2.5. Lipid Peroxidation Assay

The colorimetric lipid peroxidation assay kit (ab118970, Abcam, Cambridge, United Kingdom) is a suitable tool for the detection of MDA in a variety of samples. The MDA present in the sample reacts with thiobarbituric acid (TBA) to generate MDA-TBA, which is colorimetrically quantified (OD 532 nm). This assay detects MDA levels from 0.1 mol/well MDA (1 mol/well MDA in colorimetry). This study quantified the levels of MDA in umbilical cord tissue samples and the blood plasma of newborns. To perform the experiment, the following protocol was used: (1–3) MDA lysis buffer, phosphotungstic acid and butylated hydroxytoluene (BHT) solution (100×), ready-to-use; the buffer was stored at −20 °C and brought to room temperature before use; (4) TBA solution: A vial of TBA was reconstituted in 7.5 mL of glacial acetic acid and then transferred to another tube, where the final volume was adjusted to 25 mL with distilled water; the sample was mixed well to dissolve the TBA, sonication was performed in an RT water bath and the sample was stored at 4 °C; and (5) MDA standard (4.17 M), ready-to-use: The solution was stored at −20 °C and brought to room temperature before use.

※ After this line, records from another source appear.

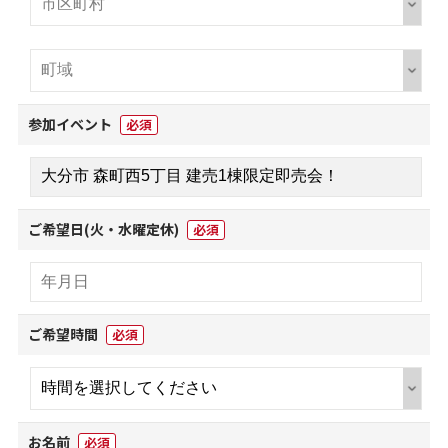
参加イベント
必須
ご希望日(火・水曜定休)
必須
ご希望時間
必須
お名前
必須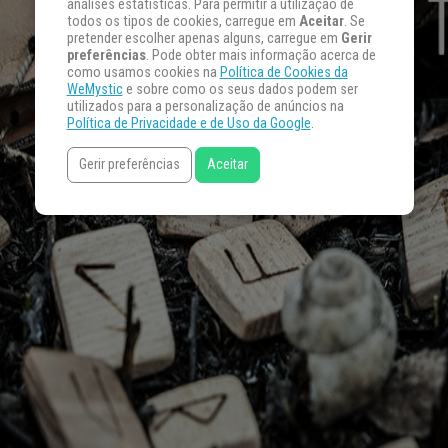
análises estatísticas. Para permitir a utilização de
todos os tipos de cookies, carregue em
Aceitar
. Se
pretender escolher apenas alguns, carregue em
Gerir
preferências
. Pode obter mais informação acerca de
como usamos cookies na
Política de Cookies da
WeMystic
e sobre como os seus dados podem ser
utilizados para a personalização de anúncios na
Política de Privacidade e de Uso da Google
.
Gerir preferências
Aceitar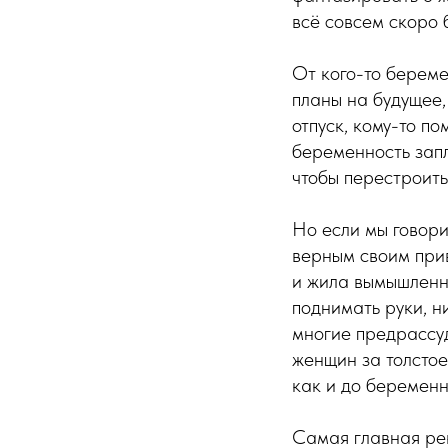
всё совсем скоро 
От кого-то береме
планы на будущее,
отпуск, кому-то п
беременность запл
чтобы перестроить
Но если мы говори
верным своим при
и жила вымышленны
поднимать руки, н
многие предрассуд
женщин за толстое
как и до беременн
Самая главная ре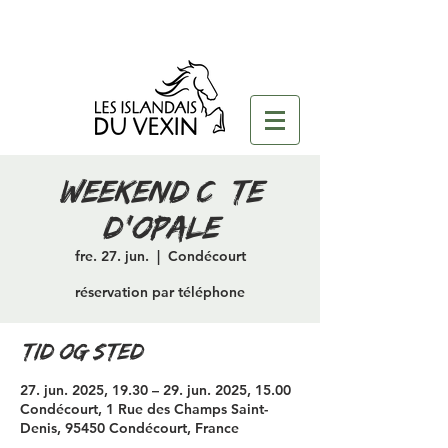
Weekend Côte
d'opale
fre. 27. jun.
  |  
Condécourt
réservation par téléphone
Tid og sted
27. jun. 2025, 19.30 – 29. jun. 2025, 15.00
Condécourt, 1 Rue des Champs Saint-
Denis, 95450 Condécourt, France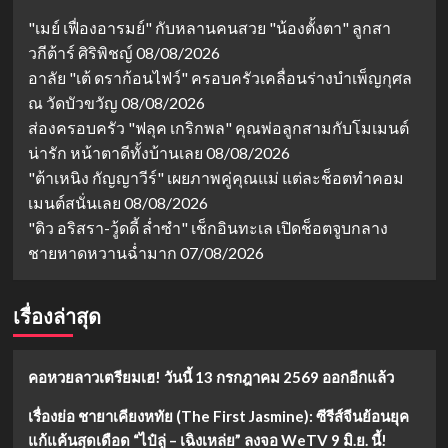
"เมย์ เฟื่องอารมย์" กับหลานคนสวย "น้องตั้งตา" ลูกสา
วกีต้าร์ ศิริพิชญ์
08/08/2026
อาลัย "เต้ ดราก้อนไฟว์" ครอบครัวเคลื่อนร่างบำเพ็ญกุศล
ณ วัดบัวขวัญ
08/08/2026
ส่องครอบครัว "ฟลุค เกริกพล" คุณพ่อลูกสามกับโมเมนต์
น่ารัก หน้าตาดีทั้งบ้านเลย
08/08/2026
"ต้าเหนิง กัญญาวีร์" เผยภาพคู่คุณแม่ แต่ละช็อตทำคอม
เมนต์สนั่นเลย
08/08/2026
"ดิว อริสรา-วู้ดดี้ ล่ำซำ" เช็กอินทะเล เปิดช็อตจูบกลาง
ชายหาดหวานฉ่ำมาก
07/08/2026
เรื่องล่าสุด
คอหวยลาวเตรียมเฮ! วันนี้ 13 กรกฎาคม 2569 ออกอีกแล้ว
เรื่องย่อ ชายาเคียงหทัย (The First Jasmine): ซีรีส์จีนย้อนยุค
แก้แค้นสุดเดือด “ไป๋ลู่ – เฉิงเหล่ย” ลงจอ WeTV 9 มิ.ย. นี้!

Tissue samples: A total of 20 mg of umbilical cord tissue was used for the analysis. The protocol used was as follows: (1) The tissue was rinsed in cold PBS; (2) the lysis solution (300 mL of lysis buffer with MDA and 3 µL of BHT (100×)) was prepared; (3) the tissue was homogenized in 303 µL of lysis solution (buffer + BHT) using 10–15 passes with a homogenizer on ice; and (4) centrifugation was performed at 13,000× g for 10 min to remove the insoluble material and collect the supernatant.

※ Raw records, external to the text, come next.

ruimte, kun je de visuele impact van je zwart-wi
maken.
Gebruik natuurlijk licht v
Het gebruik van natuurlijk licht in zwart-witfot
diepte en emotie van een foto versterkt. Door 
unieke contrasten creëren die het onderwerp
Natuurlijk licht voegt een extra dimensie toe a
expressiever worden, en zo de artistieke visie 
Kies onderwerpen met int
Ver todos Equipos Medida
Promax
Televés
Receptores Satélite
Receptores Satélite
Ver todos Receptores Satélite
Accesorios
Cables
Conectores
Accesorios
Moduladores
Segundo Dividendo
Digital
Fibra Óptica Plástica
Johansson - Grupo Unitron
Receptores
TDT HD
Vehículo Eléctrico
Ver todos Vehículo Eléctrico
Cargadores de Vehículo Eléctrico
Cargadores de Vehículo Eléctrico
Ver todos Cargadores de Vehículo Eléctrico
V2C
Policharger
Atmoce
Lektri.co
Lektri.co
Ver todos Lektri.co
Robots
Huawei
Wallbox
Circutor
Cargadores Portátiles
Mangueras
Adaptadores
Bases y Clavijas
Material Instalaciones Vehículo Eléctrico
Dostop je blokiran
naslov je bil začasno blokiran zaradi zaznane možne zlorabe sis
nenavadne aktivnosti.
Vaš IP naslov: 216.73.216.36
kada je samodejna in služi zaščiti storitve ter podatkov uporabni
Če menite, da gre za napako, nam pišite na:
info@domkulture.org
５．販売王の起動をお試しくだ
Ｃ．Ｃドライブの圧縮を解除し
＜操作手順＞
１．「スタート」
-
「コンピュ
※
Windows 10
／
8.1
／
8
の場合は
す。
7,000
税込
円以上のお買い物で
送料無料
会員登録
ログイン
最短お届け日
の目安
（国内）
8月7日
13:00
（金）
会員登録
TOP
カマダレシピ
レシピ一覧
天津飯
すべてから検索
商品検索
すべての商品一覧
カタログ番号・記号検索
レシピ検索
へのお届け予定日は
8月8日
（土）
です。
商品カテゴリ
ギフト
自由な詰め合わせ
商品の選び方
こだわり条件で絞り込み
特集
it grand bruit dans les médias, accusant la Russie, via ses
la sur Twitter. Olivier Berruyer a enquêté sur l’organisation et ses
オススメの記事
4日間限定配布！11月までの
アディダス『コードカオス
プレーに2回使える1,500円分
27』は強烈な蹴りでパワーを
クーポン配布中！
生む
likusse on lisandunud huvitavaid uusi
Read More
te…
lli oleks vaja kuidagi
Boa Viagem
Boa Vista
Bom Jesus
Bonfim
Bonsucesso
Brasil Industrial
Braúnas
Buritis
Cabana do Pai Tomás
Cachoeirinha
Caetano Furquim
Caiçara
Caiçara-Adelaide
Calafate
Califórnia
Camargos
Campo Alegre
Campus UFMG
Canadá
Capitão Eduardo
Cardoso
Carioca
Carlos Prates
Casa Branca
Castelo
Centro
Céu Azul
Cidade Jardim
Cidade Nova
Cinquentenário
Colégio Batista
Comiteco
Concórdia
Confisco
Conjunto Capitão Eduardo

Plasma samples: Samples of 10 µL of blood plasma were used for the two study periods (32 weeks of gestation and 32 weeks after delivery). The protocol used was as follows: (1) Carefully mix 10 µL of plasma with 500 µL of 42 mM H₂SO₄ in a microcentrifuge tube; (2) add 125 µL of phosphotungstic acid solution and mix by vortexing; (3) incubate at room temperature for 5 min; (4) centrifuge at 13,000× g for 3 min; (5) collect the precipitate and resuspend on ice with 100 µL of distilled water (with 2 µL of BHT (100×)); and (6) adjust the final volume to 200 µL with distilled water.

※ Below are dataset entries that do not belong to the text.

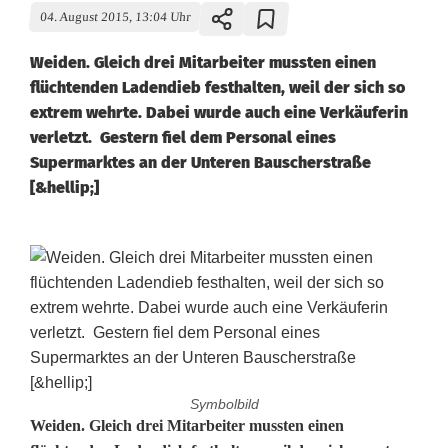
04. August 2015, 13:04 Uhr
Weiden. Gleich drei Mitarbeiter mussten einen
flüchtenden Ladendieb festhalten, weil der sich so
extrem wehrte. Dabei wurde auch eine Verkäuferin
verletzt. Gestern fiel dem Personal eines
Supermarktes an der Unteren Bauscherstraße
[&hellip;]
Symbolbild
L
Weiden. Gleich drei Mitarbeiter mussten einen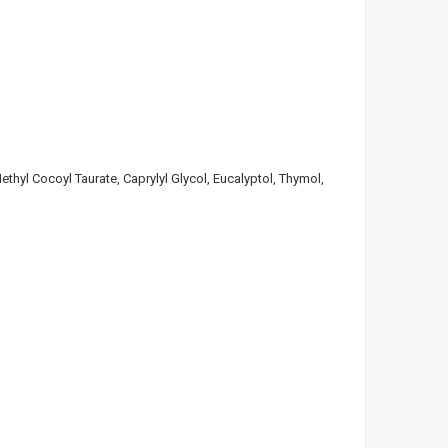
hyl Cocoyl Taurate, Caprylyl Glycol, Eucalyptol, Thymol,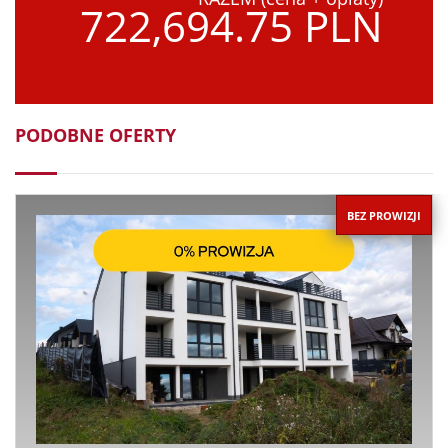
722,694.75 PLN
PODOBNE OFERTY
BEZ PROWIZJI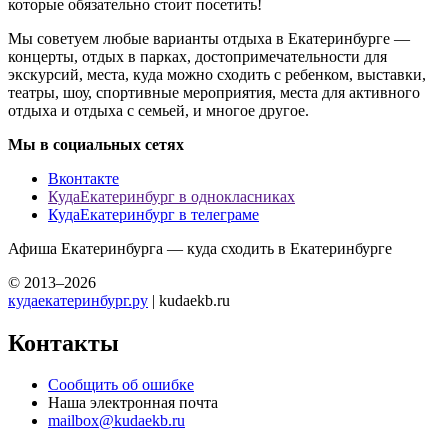
которые обязательно стоит посетить!
Мы советуем любые варианты отдыха в Екатеринбурге —
концерты, отдых в парках, достопримечательности для
экскурсий, места, куда можно сходить с ребенком, выставки,
театры, шоу, спортивные мероприятия, места для активного
отдыха и отдыха с семьей, и многое другое.
Мы в социальных сетях
Вконтакте
КудаЕкатеринбург в однокласниках
КудаЕкатеринбург в телеграме
Афиша Екатеринбурга — куда сходить в Екатеринбурге
© 2013–2026
кудаекатеринбург.ру
| kudaekb.ru
Контакты
Сообщить об ошибке
Наша электронная почта
mailbox@kudaekb.ru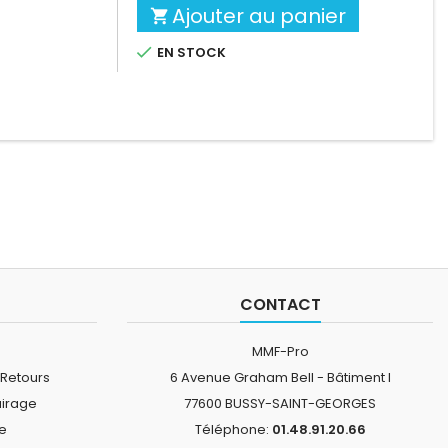
Ajouter au panier


EN STOCK
CONTACT
MMF-Pro
 Retours
6 Avenue Graham Bell - Bâtiment I
airage
77600 BUSSY-SAINT-GEORGES
ne
Téléphone:
01.48.91.20.66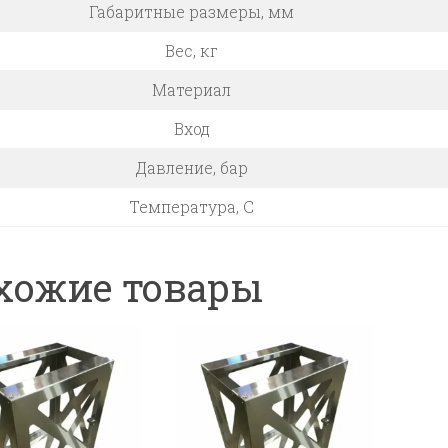
Габаритные размеры, мм
Вес, кг
Материал
Вход
Давление, бар
Температура, C
хожие товары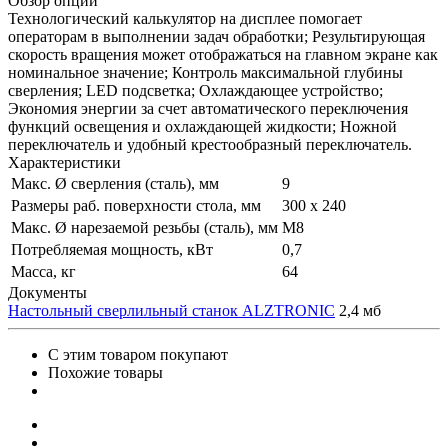
Обзор опций
Технологический калькулятор на дисплее помогает
операторам в выполнении задач обработки; Результирующая
скорость вращения может отображаться на главном экране как
номинальное значение; Контроль максимальной глубины
сверления; LED подсветка; Охлаждающее устройство;
Экономия энергии за счет автоматического переключения
функций освещения и охлаждающей жидкости; Ножной
переключатель и удобный крестообразный переключатель.
Характеристики
Макс. Ø сверления (сталь), мм
9
Размеры раб. поверхности стола, мм
300 х 240
Макс. Ø нарезаемой резьбы (сталь), мм
M8
Потребляемая мощность, кВт
0,7
Масса, кг
64
Документы
Настольный сверлильный станок ALZTRONIC
2,4 мб
С этим товаром покупают
Похожие товары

For the colorimetric assay, a 0.1-M MDA standard was prepared by diluting 10 µL of 4.17 M standard MDA in 407 µL of distilled water. A 2-mM MDA standard was prepared by diluting 10 µL of 0.1 M standard MDA in 490 µL of distilled water. The MDA standard (2 mM) was used, and dilutions were prepared for the standard curve. MDA-TBA was generated by adding 600 µL of TBA to each vial. The samples were incubated at 95 °C for 60 min. Each sample was cooled to room temperature in an ice bath for 10 min. Then, 200 µL of the TBA/standard mixture and 200 µL of the TBA/sample mixture were combined in a 96-well plate for analysis. For greater sensitivity, 300 µL of n-butanol was added to the MDA-TBA precipitate. If there was no separation, 100 µL of 5 M NaCl was added to the mixture and then vigorously stirred. The layers could then be separated by centrifugation (3 min at 16,000× g). The MDA-TBA phase was transferred to a new tube, and the n-butanol was evaporated. MDA-TBA was dissolved in 200 µL of distilled water and then placed in a 96-well plate for analysis. The product was immediately measured in a reader at OD 532 nm for the colorimetric assay. The measurement was performed using a Victor 2 multifunction device (Wallac, Victoria, Australia).